▶ Try it
Only one stretch of the records below is wanted: the lines from the one holding "339 82 2.60" through the one holding "291 234 1.34". Return it exactly, both ends included.

Collected data
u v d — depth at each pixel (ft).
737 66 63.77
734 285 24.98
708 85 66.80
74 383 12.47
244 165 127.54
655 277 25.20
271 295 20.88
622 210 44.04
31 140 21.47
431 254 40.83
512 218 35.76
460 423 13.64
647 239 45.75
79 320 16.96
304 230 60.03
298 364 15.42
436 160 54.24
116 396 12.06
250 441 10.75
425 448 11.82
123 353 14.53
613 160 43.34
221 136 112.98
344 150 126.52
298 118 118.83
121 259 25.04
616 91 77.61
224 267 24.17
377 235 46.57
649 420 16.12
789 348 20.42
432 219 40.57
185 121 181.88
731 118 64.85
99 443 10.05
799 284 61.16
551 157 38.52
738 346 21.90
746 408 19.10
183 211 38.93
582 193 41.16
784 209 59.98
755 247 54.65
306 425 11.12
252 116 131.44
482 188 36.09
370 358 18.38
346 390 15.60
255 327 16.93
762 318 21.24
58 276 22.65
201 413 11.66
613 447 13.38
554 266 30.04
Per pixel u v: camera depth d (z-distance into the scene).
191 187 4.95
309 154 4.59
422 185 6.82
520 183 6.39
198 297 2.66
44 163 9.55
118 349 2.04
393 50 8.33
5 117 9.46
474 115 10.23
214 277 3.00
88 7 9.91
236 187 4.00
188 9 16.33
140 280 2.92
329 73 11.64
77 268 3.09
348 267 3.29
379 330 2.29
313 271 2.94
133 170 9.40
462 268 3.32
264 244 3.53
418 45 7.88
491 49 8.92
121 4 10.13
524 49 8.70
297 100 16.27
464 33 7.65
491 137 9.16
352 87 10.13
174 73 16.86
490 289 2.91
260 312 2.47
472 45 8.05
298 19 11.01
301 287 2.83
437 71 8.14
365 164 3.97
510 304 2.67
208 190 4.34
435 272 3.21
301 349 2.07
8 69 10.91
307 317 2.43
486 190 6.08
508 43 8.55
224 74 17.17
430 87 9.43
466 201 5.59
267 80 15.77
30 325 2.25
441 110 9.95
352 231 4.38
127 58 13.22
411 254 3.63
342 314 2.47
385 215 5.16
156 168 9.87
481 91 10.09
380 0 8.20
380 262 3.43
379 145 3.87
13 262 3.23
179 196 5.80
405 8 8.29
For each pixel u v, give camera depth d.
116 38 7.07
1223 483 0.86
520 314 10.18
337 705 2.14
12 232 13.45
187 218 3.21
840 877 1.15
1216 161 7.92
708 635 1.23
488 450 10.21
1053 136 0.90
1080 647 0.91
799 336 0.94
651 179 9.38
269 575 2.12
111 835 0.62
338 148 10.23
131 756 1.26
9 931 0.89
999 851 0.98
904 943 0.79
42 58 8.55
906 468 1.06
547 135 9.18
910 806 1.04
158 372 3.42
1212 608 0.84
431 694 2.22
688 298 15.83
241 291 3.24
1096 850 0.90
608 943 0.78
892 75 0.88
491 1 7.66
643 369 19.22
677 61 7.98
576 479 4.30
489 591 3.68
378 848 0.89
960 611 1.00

* * *

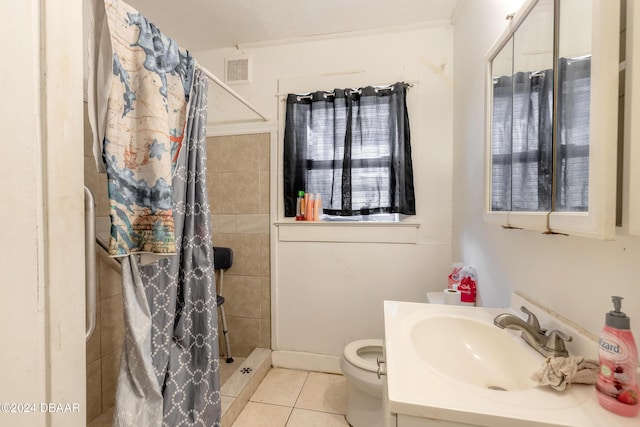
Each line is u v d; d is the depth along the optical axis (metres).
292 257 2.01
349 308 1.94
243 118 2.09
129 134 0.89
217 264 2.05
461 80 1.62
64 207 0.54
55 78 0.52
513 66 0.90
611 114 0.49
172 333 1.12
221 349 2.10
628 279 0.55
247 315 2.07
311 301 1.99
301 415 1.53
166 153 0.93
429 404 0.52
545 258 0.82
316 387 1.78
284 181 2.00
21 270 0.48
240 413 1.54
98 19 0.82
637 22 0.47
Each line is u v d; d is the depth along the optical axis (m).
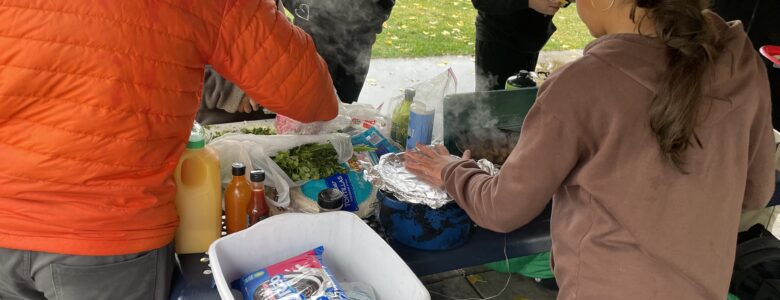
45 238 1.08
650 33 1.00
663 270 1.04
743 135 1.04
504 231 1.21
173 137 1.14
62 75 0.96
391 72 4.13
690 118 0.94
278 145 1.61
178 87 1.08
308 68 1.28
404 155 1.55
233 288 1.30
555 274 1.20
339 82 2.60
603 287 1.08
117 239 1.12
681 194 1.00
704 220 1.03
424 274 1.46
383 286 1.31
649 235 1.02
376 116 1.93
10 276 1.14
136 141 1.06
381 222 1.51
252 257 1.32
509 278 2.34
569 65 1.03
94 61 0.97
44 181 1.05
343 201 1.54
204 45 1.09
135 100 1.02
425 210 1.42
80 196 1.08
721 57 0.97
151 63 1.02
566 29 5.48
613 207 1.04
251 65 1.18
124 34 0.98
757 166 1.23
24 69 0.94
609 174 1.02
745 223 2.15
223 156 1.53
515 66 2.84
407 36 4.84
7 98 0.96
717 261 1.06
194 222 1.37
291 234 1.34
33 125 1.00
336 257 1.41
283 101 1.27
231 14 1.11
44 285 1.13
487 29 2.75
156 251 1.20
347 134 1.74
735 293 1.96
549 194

▶ Solution to the exercise
339 82 2.60
603 287 1.08
117 239 1.12
681 194 1.00
704 220 1.03
424 274 1.46
383 286 1.31
649 235 1.02
376 116 1.93
10 276 1.14
136 141 1.06
381 222 1.51
252 257 1.32
509 278 2.34
569 65 1.03
94 61 0.97
44 181 1.05
343 201 1.54
204 45 1.09
135 100 1.02
425 210 1.42
80 196 1.08
721 57 0.97
151 63 1.02
566 29 5.48
613 207 1.04
251 65 1.18
124 34 0.98
757 166 1.23
24 69 0.94
609 174 1.02
745 223 2.15
223 156 1.53
515 66 2.84
407 36 4.84
7 98 0.96
717 261 1.06
194 222 1.37
291 234 1.34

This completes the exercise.